→ **Passage to read**
------------------------------------

Here's how I create the environment:
C:\python\python309\python.exe -m venv venv_309_ms2rescore
venv_309_ms2rescore\Scripts\pip3 install ms2rescore==3.0.2
I'm calling the feature generator as instructed in MS2Rescore docs:
fgen = DeepLCFeatureGenerator(
lower_score_is_better=True, # because we use expect value as 'score'
spectrum_path=None, # not relevant
processes=processes,
deeplc_retrain=False,
calibration_set_size=0.15,
)
fgen.add_features(psm_list)
When there are only a few items in psm_list, there's an uncaught exception:
2024-03-22 11:17:35,204 INFO Running DeepLC for PSMs from run (1/1): `F981141_1.tsv9ig132dw.mgf`...
Traceback (most recent call last):
File "C:\Users\villek\githead\mascot-proj\mascot\www\bin\ML_adapters\MS2RescoreAdapter.py", line 243, in <module>
main()

------------------------------------

→ **Given information**
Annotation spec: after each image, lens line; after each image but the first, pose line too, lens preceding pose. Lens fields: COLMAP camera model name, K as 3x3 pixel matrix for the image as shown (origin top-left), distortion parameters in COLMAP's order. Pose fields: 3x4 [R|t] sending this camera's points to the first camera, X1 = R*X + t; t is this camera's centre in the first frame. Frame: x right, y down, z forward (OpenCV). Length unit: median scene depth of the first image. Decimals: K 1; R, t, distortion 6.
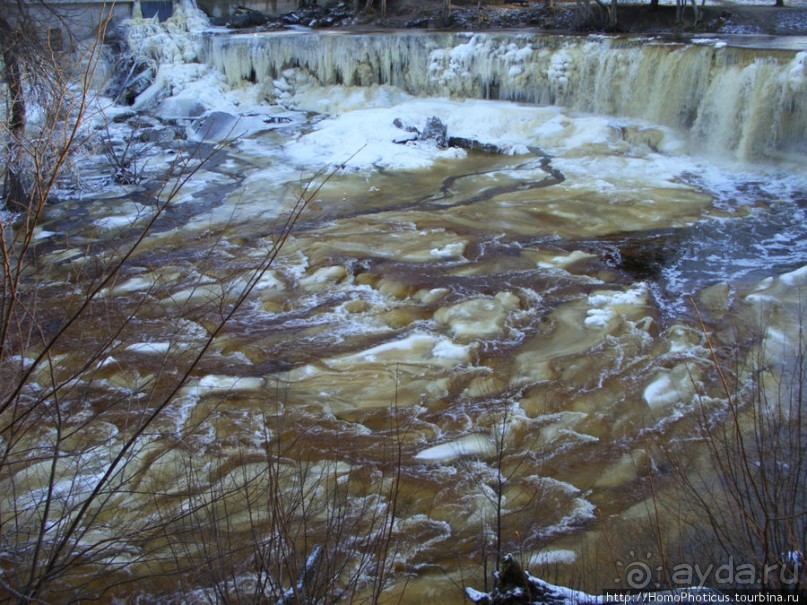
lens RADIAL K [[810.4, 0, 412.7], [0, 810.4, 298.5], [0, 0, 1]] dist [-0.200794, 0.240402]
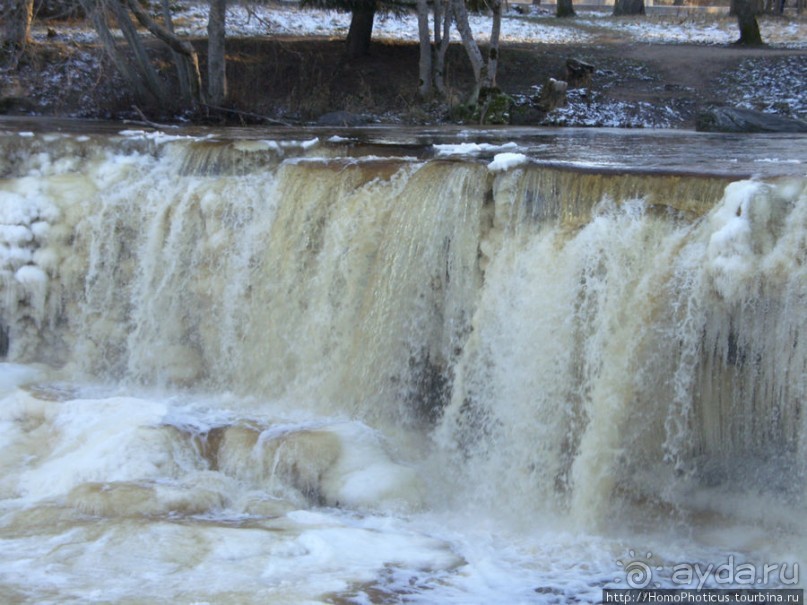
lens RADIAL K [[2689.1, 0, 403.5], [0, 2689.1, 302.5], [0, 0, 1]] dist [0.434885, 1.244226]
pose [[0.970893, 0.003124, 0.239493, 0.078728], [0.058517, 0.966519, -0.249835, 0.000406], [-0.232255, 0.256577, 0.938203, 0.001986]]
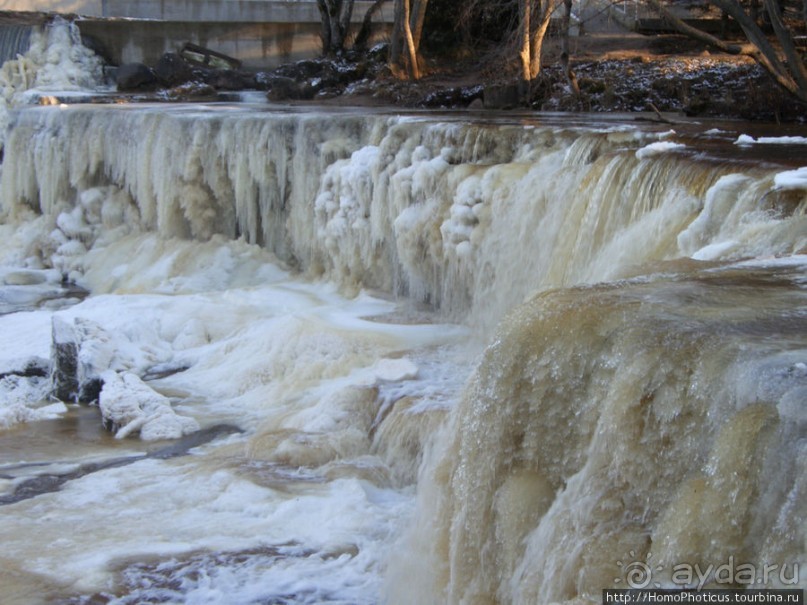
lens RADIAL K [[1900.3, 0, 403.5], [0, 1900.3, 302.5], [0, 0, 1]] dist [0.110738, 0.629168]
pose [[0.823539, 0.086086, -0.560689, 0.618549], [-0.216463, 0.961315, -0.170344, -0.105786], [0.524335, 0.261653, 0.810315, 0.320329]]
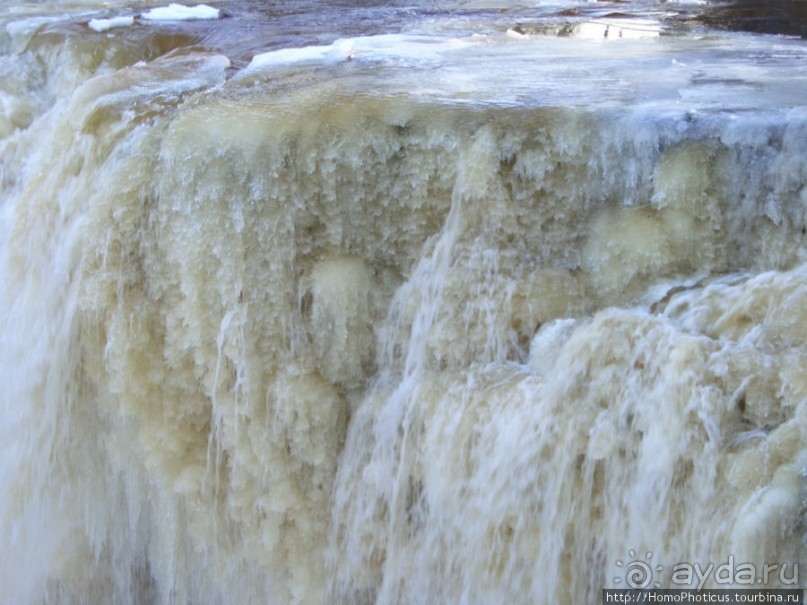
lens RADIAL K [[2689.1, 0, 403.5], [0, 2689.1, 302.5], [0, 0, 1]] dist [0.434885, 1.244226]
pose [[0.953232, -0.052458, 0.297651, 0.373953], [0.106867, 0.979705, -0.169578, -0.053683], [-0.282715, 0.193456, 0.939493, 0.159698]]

------------------------------------

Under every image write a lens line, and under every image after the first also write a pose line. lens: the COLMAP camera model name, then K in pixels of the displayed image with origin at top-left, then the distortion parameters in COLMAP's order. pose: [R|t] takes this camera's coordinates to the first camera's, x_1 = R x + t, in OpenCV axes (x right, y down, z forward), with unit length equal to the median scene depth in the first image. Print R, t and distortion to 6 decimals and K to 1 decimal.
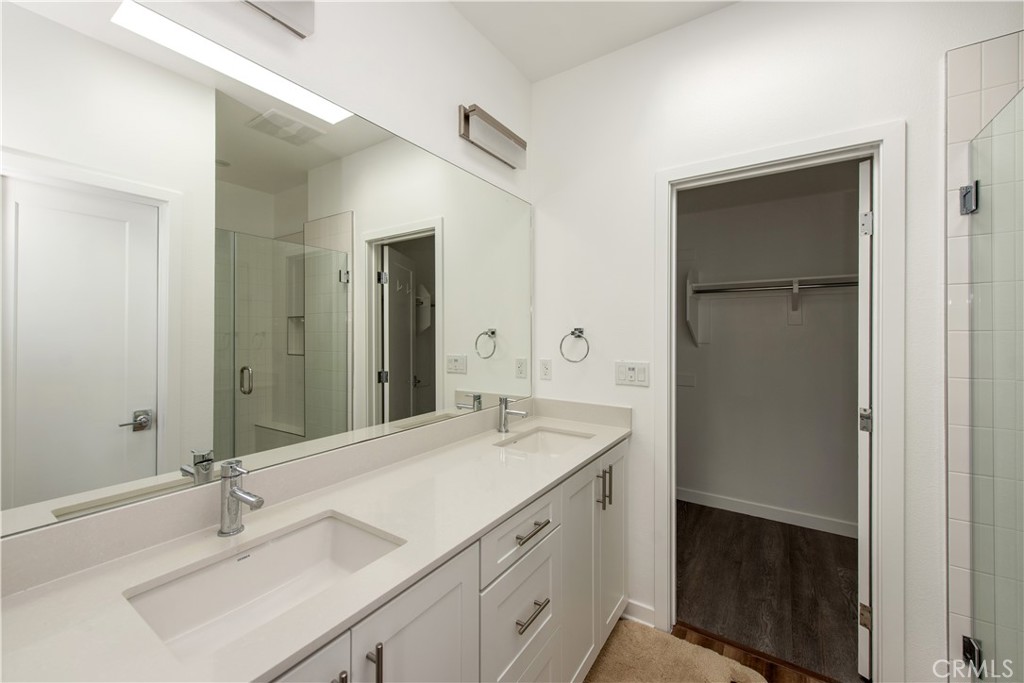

------------------------------------

→ **Questions**
1. Answer these questions about the MS2Rescore error report above, one line each, marked as the questions are.
(a) Which version of ms2rescore is installed into the environment?
(b) What value is given for calibration_set_size?
(c) Under what condition does the uncaught exception occur?
2. Carry on the MS2Rescore error report above from the point where it stops.

→ **Solved problems**
1.
(a) Version 3.0.2.
(b) 0.15.
(c) When there are only a few items in psm_list.

2.
File "C:\Users\villek\githead\mascot-proj\mascot\www\bin\ML_adapters\MS2RescoreAdapter.py", line 218, in main
_add_DeepLC_features(
File "C:\Users\villek\githead\mascot-proj\mascot\www\bin\ML_adapters\MS2RescoreAdapter.py", line 126, in _add_DeepLC_features
fgen.add_features(psm_list)
File "C:\Users\villek\tmp\venv_309_ms2rescore\lib\site-packages\ms2rescore\feature_generators\deeplc.py", line 163, in add_features
seq_df=self._psm_list_to_deeplc_peprec(psm_list_calibration)
File "C:\Users\villek\tmp\venv_309_ms2rescore\lib\site-packages\ms2rescore\feature_generators\deeplc.py", line 211, in _psm_list_to_deeplc_peprec
peprec = peprec.rename(
File "C:\Users\villek\tmp\venv_309_ms2rescore\lib\site-packages\pandas\core\frame.py", line 3813, in __getitem__
indexer = self.columns._get_indexer_strict(key, "columns")[1]
File "C:\Users\villek\tmp\venv_309_ms2rescore\lib\site-packages\pandas\core\indexes\base.py", line 6070, in _get_indexer_strict
self._raise_if_missing(keyarr, indexer, axis_name)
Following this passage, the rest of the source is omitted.